「ととのった〜」が、猛威を振るう新型肺炎の意外な予防法になり得る。ドラマ「サ道」のヒットなど目下、サウナブーム到来。キーワードの「サウナでととのう」が流行中だが、心身ともに「ととのえる」のは思った以上にプラス効果がありそうだ。

「頻繁にサウナ浴を行うと、中年白人男性における肺炎リスクが低下する可能性がある」

 2017年10月にそんな論文を発表したのは、オランダの医療専門誌「Respiratory Medicine」。白人男性2210人(42〜61歳)を25年以上、追跡調査した過程で、計375種の肺炎が記録されたという。

 結果は、サウナの利用頻度が「週1回以下」の人の肺炎リスクを「1」とすると、「週2〜3回」の人は「0・67」と3割超もリスクは低下。「週4回以上」のリスクは「0・53」と、ほぼ半分だった。

 論文は「サウナ入浴の頻度と肺炎のリスクとの関連を評価することを目的とした」と記し、「サウナ入浴は呼吸器疾患のリスクを減らす可能性がある」と評価。「しかし、証拠は不確かだ」と書かれている。一体、サウナにはどんな予防効果があるのか。

「サウナ浴と冷水浴を繰り返すことで、自律神経の乱れが“ととのえ”られます。自律神経の乱れは肺炎のみならず、がんを含むあらゆる病気の罹患に影響しているといわれ、感染予防につながる可能性はあるでしょう。また、体を温めること自体が免疫力の向上につながります。サウナ浴と冷水浴だけでなく、風呂に漬かり体を温めることも効果的といえる。ただし、体調不良時に入ると体に負担がかかり逆効果です」(医学博士の米山公啓氏)

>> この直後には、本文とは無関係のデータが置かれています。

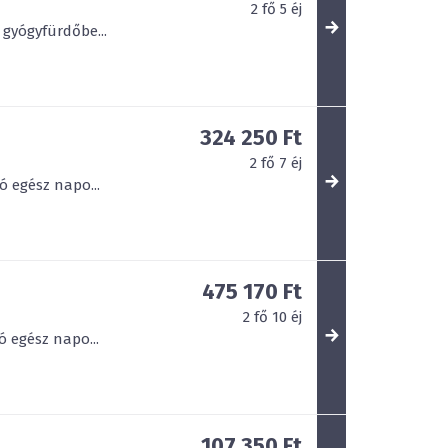
2
fő
5
éj
 gyógyfürdőbe...
324 250 Ft
2
fő
7
éj
ó egész napo...
475 170 Ft
2
fő
10
éj
ó egész napo...
107 350 Ft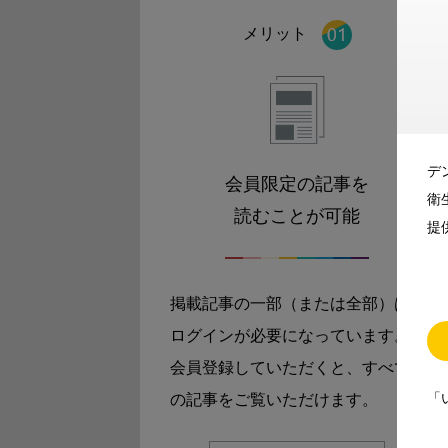
メリット
デ
会員限定の記事を
衛
読むことが可能
提
掲載記事の一部（または全部）は
ログインが必要になっています。
会員登録していただくと、すべて
「
の記事をご覧いただけます。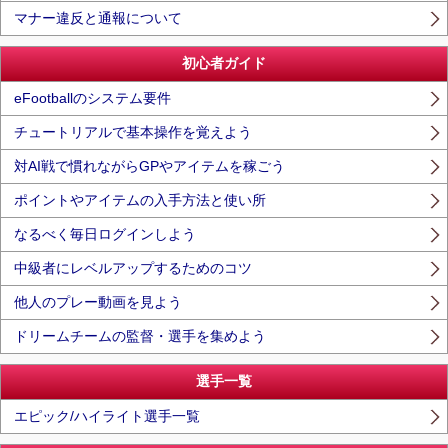
マナー違反と通報について
初心者ガイド
eFootballのシステム要件
チュートリアルで基本操作を覚えよう
対AI戦で慣れながらGPやアイテムを稼ごう
ポイントやアイテムの入手方法と使い所
なるべく毎日ログインしよう
中級者にレベルアップするためのコツ
他人のプレー動画を見よう
ドリームチームの監督・選手を集めよう
選手一覧
エピック/ハイライト選手一覧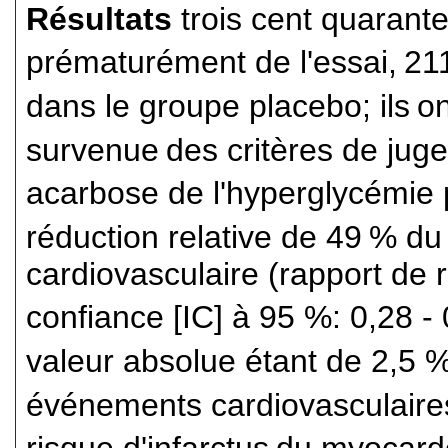
Résultats
trois cent quarante
prématurément de l'essai,
21
dans le groupe placebo; ils
on
survenue
des critères de jug
acarbose de l'hyperglycémie 
réduction relative de 49
% du 
cardiovasculaire (rapport de r
confiance [IC] à 95 %: 0,28 -
valeur absolue étant de 2,5 %.
événements cardiovasculaire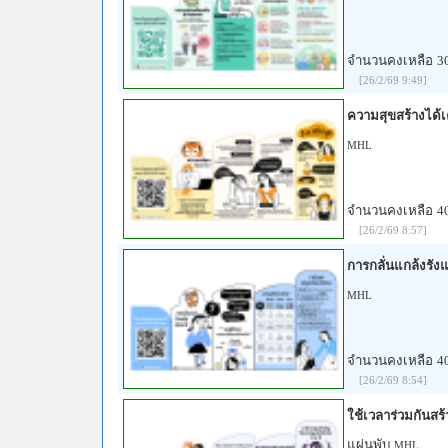
จำนวนคงเหลือ
3
[26/2/69 9:49]
ความสุขสร้างได้เ
MHL
จำนวนคงเหลือ
4
[26/2/69 8:57]
การกลั่นแกล้งรังแ
MHL
จำนวนคงเหลือ
4
[26/2/69 8:54]
ใช้เวลาร่วมกันสร
แผ่นพับ
MHL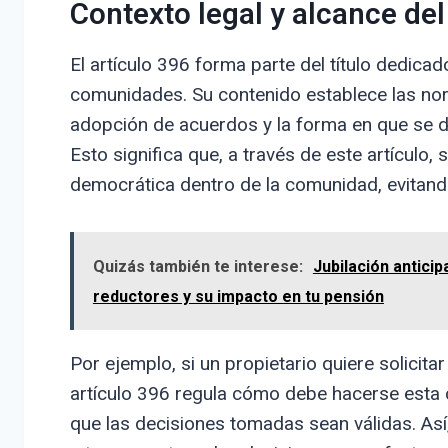
Contexto legal y alcance del
El artículo 396 forma parte del título dedicad
comunidades. Su contenido establece las norm
adopción de acuerdos y la forma en que se de
Esto significa que, a través de este artículo,
democrática dentro de la comunidad, evitand
Quizás también te interese:
Jubilación antici
reductores y su impacto en tu pensión
Por ejemplo, si un propietario quiere solicit
artículo 396 regula cómo debe hacerse esta 
que las decisiones tomadas sean válidas. As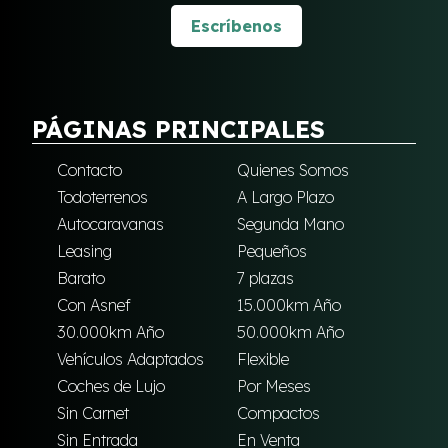
Escríbenos
PÁGINAS PRINCIPALES
Contacto
Quienes Somos
Todoterrenos
A Largo Plazo
Autocaravanas
Segunda Mano
Leasing
Pequeños
Barato
7 plazas
Con Asnef
15.000km Año
30.000km Año
50.000km Año
Vehículos Adaptados
Flexible
Coches de Lujo
Por Meses
Sin Carnet
Compactos
Sin Entrada
En Venta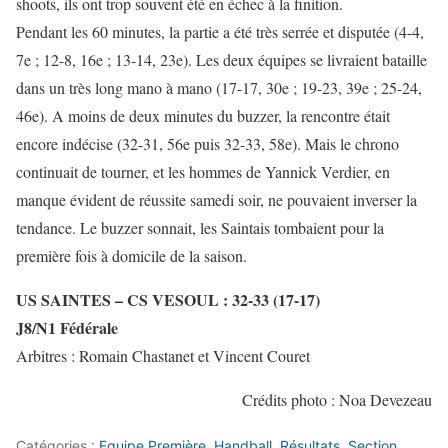
shoots, ils ont trop souvent été en échec à la finition.
Pendant les 60 minutes, la partie a été très serrée et disputée (4-4,
7e ; 12-8, 16e ; 13-14, 23e). Les deux équipes se livraient bataille
dans un très long mano à mano (17-17, 30e ; 19-23, 39e ; 25-24,
46e). A moins de deux minutes du buzzer, la rencontre était
encore indécise (32-31, 56e puis 32-33, 58e). Mais le chrono
continuait de tourner, et les hommes de Yannick Verdier, en
manque évident de réussite samedi soir, ne pouvaient inverser la
tendance. Le buzzer sonnait, les Saintais tombaient pour la
première fois à domicile de la saison.
US SAINTES – CS VESOUL : 32-33 (17-17)
J8/N1 Fédérale
Arbitres : Romain Chastanet et Vincent Couret
Crédits photo : Noa Devezeau
Catégories :
Equipe Première
,
Handball
,
Résultats
,
Section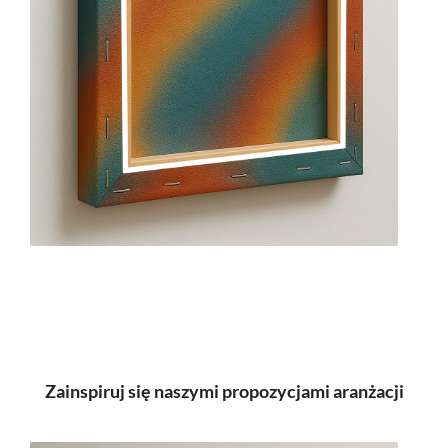
Zainspiruj się naszymi propozycjami aranżacji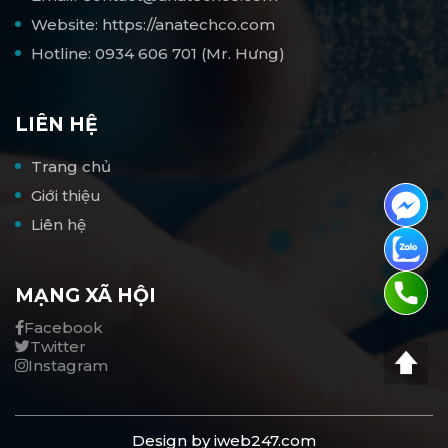
Website: https://anatechco.com
Hotline: 0934 606 701 (Mr. Hưng)
LIÊN HỆ
Trang chủ
Giới thiệu
Liên hệ
MẠNG XÃ HỘI
Facebook
Twitter
Instagram
Design by
iweb247.com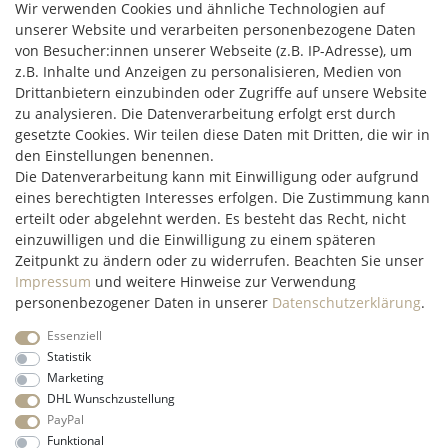
Wir verwenden Cookies und ähnliche Technologien auf
unserer Website und verarbeiten personenbezogene Daten
von Besucher:innen unserer Webseite (z.B. IP-Adresse), um
z.B. Inhalte und Anzeigen zu personalisieren, Medien von
Drittanbietern einzubinden oder Zugriffe auf unsere Website
C2M COMMERCE GmbH
zu analysieren. Die Datenverarbeitung erfolgt erst durch
Hüttenheim 119
gesetzte Cookies. Wir teilen diese Daten mit Dritten, die wir in
97348 Willanzheim
den Einstellungen benennen.
Mo-Fr: 09:00 - 14:00 Uhr
Die Datenverarbeitung kann mit Einwilligung oder aufgrund
eines berechtigten Interesses erfolgen. Die Zustimmung kann
erteilt oder abgelehnt werden. Es besteht das Recht, nicht
service@c2m-commerce.com
einzuwilligen und die Einwilligung zu einem späteren
Persönlich:
093 26 - 97 97 90
Zeitpunkt zu ändern oder zu widerrufen. Beachten Sie unser
Impressum
und weitere Hinweise zur Verwendung
personenbezogener Daten in unserer
Daten­schutz­erklärung
.
Essenziell
Impressum
Daten­schutz­erklärung
AGB
Widerrufs­recht
Statistik
Marketing
DHL Wunschzustellung
Kontakt
Vertrag widerrufen
PayPal
Funktional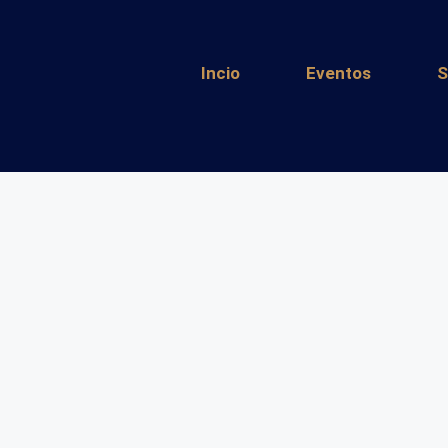
Incio
Eventos
S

 武漢から帰国した645人のインド人全員が陰性だったと中国メディアが報じたことで、ネット上では「インドカレーに効果アリか?」と話題だ。体温上昇効果があるカレーのスパイスも、免疫力強化に役立つのかもしれない。

 サウナで「ととのった」後にカレーを食べれば、怖いものなしか。